Lorsqu’on évoquera dans les livres de l’histoire l’agression de Poutine contre l’Ukraine, que retiendra-t-on de votre attitude ? Que vous avez choisi de fuir vos responsabilités ? Que vous avez choisi d’être des témoins passifs face à cette guerre inhumaine, face à cette agression totale contre le droit international, droit garantissant la reconnaissance de la souveraineté, des frontières, de l’autonomie et de l’intégrité de tous les États – petits et grands, face à cette guerre qui constitue in fine une violence contre le droit garantissant l’existence non seulement de l’Ukraine mais aussi celle de nos États ? Que retiendra l’histoire ? Qu’à vouloir duper le monde vous avez fini par vous duper vous-mêmes ?
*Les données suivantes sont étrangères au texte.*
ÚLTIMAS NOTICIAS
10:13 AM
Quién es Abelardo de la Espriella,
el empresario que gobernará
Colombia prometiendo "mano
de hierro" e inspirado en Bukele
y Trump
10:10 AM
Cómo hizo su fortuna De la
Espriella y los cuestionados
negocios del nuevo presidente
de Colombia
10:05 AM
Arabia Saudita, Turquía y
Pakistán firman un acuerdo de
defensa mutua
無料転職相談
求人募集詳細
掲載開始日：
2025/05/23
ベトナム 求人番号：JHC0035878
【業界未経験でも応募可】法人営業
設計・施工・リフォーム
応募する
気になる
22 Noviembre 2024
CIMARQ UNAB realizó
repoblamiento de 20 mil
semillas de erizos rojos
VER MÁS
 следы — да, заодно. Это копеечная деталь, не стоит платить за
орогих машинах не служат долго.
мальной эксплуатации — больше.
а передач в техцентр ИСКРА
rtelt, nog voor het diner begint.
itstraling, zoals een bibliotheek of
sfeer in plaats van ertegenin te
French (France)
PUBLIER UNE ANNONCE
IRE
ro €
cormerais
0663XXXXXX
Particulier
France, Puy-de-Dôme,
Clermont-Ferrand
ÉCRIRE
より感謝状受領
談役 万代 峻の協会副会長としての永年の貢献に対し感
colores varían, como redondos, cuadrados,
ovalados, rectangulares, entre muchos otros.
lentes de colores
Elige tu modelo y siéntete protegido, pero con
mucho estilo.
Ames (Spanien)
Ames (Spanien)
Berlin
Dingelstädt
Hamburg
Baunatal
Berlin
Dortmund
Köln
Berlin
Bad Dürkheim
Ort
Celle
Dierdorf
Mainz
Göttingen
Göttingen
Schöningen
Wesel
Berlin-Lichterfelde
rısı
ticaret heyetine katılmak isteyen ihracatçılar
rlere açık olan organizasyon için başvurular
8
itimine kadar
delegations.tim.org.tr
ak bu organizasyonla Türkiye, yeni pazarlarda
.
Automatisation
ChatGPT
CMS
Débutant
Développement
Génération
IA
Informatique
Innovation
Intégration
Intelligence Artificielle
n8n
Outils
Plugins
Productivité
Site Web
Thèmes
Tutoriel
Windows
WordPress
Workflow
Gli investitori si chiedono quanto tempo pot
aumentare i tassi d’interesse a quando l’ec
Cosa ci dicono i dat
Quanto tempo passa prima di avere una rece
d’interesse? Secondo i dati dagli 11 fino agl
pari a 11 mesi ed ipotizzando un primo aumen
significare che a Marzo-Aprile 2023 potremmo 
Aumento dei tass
Il faut sortir au plus tôt de cette attitude symptomatique d’une déshérence éthique abyssale et d’une cécité politique qui ne vous honorent pas.
Prise de position intéressante mais encore une fois déconnectée de la réalité. Ne nous demandez pas de prendre position pour la guerre des autres. En 1914 et en 1939 les noirs Américains sont venus mourir en Europe pour une liberté refusée aux Etats Unis.
En gros vous nous demander d’ être encore et toujours les dindons de la farce.
Avez-vous vu les images du sort réservé aux Africains d’ Ukraine ou faites-vous l’ autruche ?
Si vous voulez défendre l’Ukraine personne ne vous empêche d’ aller vous battre.
Mais laissez nous en dehors de vos histoires.